UK’s Prime Minister hopeful, Andrea Leadsom, withdrew from race for misusing the “mommy card.”
Theresa May, the UK’s former hard-charging home affairs secretary, was sworn last Wednesday to Britain’s top job when the woman who was to spend the summer campaigning against her, energy minister Andrea Leadsom, suddenly withdrew her candidacy to succeed David Cameron as Prime Minister.
Leadsom, 53 and mother of three, used the “mommy card” in an interview with the London Times, and it backfired royally. Aiming to draw a distinction between her and her main rival – who doesn’t have children and who has admitted that this has been very difficult for her and her husband—Leadsom said that she had more of a stake in the future of the country because she is a mother.
“I am sure Theresa will be really sad she doesn’t have children so I don’t want to this to be ‘Andrea has children, Theresa hasn’t because I think that would be really horrible, but genuinely I feel that being a mum means you have a very real stake in the future of our country, a tangible stake. She possibly has nieces, nephews, lots of people, but I have children who are going to have children who will directly be a part of what happens next.”

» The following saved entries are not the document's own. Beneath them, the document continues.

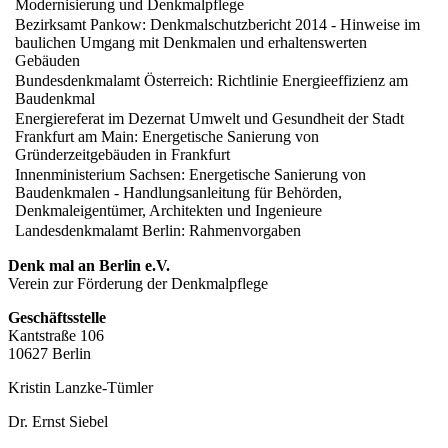
Modernisierung und Denkmalpflege
Bezirksamt Pankow: Denkmalschutzbericht 2014 - Hinweise im
baulichen Umgang mit Denkmalen und erhaltenswerten
Gebäuden
Bundesdenkmalamt Österreich: Richtlinie Energieeffizienz am
Baudenkmal
Energiereferat im Dezernat Umwelt und Gesundheit der Stadt
Frankfurt am Main: Energetische Sanierung von
Gründerzeitgebäuden in Frankfurt
Innenministerium Sachsen: Energetische Sanierung von
Baudenkmalen - Handlungsanleitung für Behörden,
Denkmaleigentümer, Architekten und Ingenieure
Landesdenkmalamt Berlin: Rahmenvorgaben
Denk mal an Berlin e.V.
Verein zur Förderung der Denkmalpflege
Geschäftsstelle
Kantstraße 106
10627 Berlin
Kristin Lanzke-Tümler
Dr. Ernst Siebel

Her comments released a tide of public backlash.
Spokespeople now face a new reality. Age-old tactics aimed at connecting with your audience: “speak from the heart,” “make it personal,” “use your own anecdotes,” aren’t foolproof any more. Particularly because what used to be regular conversation topics are now politically or sensitivity-loaded themes: Motherhood, prayer, the police, politics, your background or dreams.

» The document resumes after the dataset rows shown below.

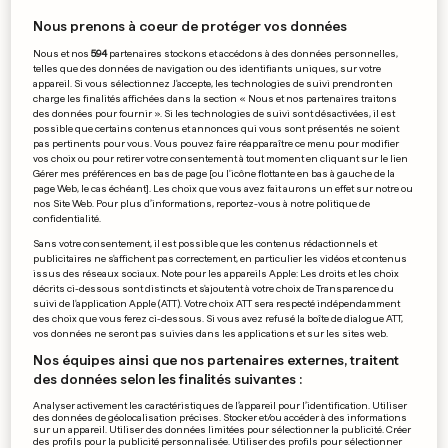
Cannabis: La rappeuse
Nous prenons à coeur de protéger vos données
américaine Nicki Minaj
Nous et nos
594
partenaires stockons et accédons à des données personnelles,
interpellée à l'aéroport
telles que des données de navigation ou des identifiants uniques, sur votre
12
80
63
appareil. Si vous sélectionnez J'accepte, les technologies de suivi prendront en
charge les finalités affichées dans la section « Nous et nos partenaires traitons
des données pour fournir ». Si les technologies de suivi sont désactivées, il est
possible que certains contenus et annonces qui vous sont présentés ne soient
pas pertinents pour vous. Vous pouvez faire réapparaître ce menu pour modifier
vos choix ou pour retirer votre consentement à tout moment en cliquant sur le lien
EN INDE
Gérer mes préférences en bas de page [ou l'icône flottante en bas à gauche de la
Un incendie fait au moins 24
page Web, le cas échéant]. Les choix que vous avez fait aurons un effet sur notre ou
nos Site Web. Pour plus d’informations, reportez-vous à notre politique de
morts, en grande majorité des
confidentialité.
Sans votre consentement, il est possible que les contenus rédactionnels et
enfants
publicitaires ne s'affichent pas correctement, en particulier les vidéos et contenus
issus des réseaux sociaux. Note pour les appareils Apple: Les droits et les choix
1
1
6
décrits ci-dessous sont distincts et s'ajoutent à votre choix de Transparence du
suivi de l'application Apple (ATT). Votre choix ATT sera respecté indépendamment
des choix que vous ferez ci-dessous. Si vous avez refusé la boîte de dialogue ATT,
EN FRANCE
vos données ne seront pas suivies dans les applications et sur les sites web.
Il s'évade de la gendarmerie
Nos équipes ainsi que nos partenaires externes, traitent
après avoir importé du tabac
des données selon les finalités suivantes :
du Luxembourg
Analyser activement les caractéristiques de l’appareil pour l’identification. Utiliser
21
56
50
des données de géolocalisation précises. Stocker et/ou accéder à des informations
sur un appareil. Utiliser des données limitées pour sélectionner la publicité. Créer
des profils pour la publicité personnalisée. Utiliser des profils pour sélectionner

Add to that a hyper-connected world in constant flux where actions and reactions are required immediately, and you have a minefield. In this new reality, off-the-cuff remarks and hasty responses flood the airwaves. But beware, because appearing insensitive, indecisive or above-the-fray – even if your message is –and is perceived as—authentic, can kill a career, political aspirations and many relationships.

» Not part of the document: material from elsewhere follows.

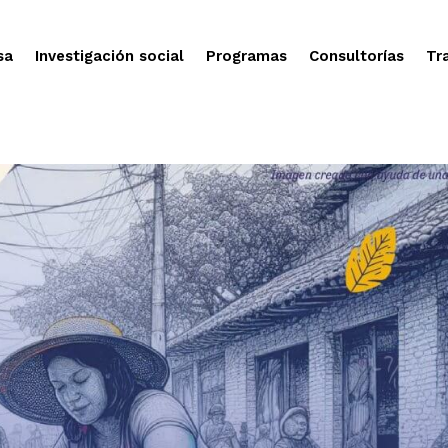
sa
Investigación social
Programas
Consultorías
Tr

Unless you’re The Donald, of course, who seems to be immune to this new reality. Just ask Supreme Court Justice Ruth Ginsburg, who expressed regret for her recent remarks about Trump’s candidacy, saying they were “ill-advised.”
Her apology came after she called Trump “a faker” who “really has an ego” and “says whatever comes into his head at the moment.” In her statement, she added: “Judges should avoid commenting on a candidate for public office. In the future I will be more circumspect.”
Whether you like his vies or not, @realDonaldTrump has gotten this far because he not only thinks what he says and says what he thinks - with total disregard to the feelings and needs of others—but he’s also a New Media master.
Trump’s timing, be it luck or otherwise, is on-the-dot and strikes all the right cords. In response, voters who are tired of “politically correct” speeches and empty promises, have found Trump’s “honest ignorance” almost intoxicating.
Let’s see if the feeling continues unchanged through election day. In the meantime, my advice is “don’t try this at home.” Get trained on how to handle the new media landscape because not everyone is as lucky –or as shrewd—as The Donald.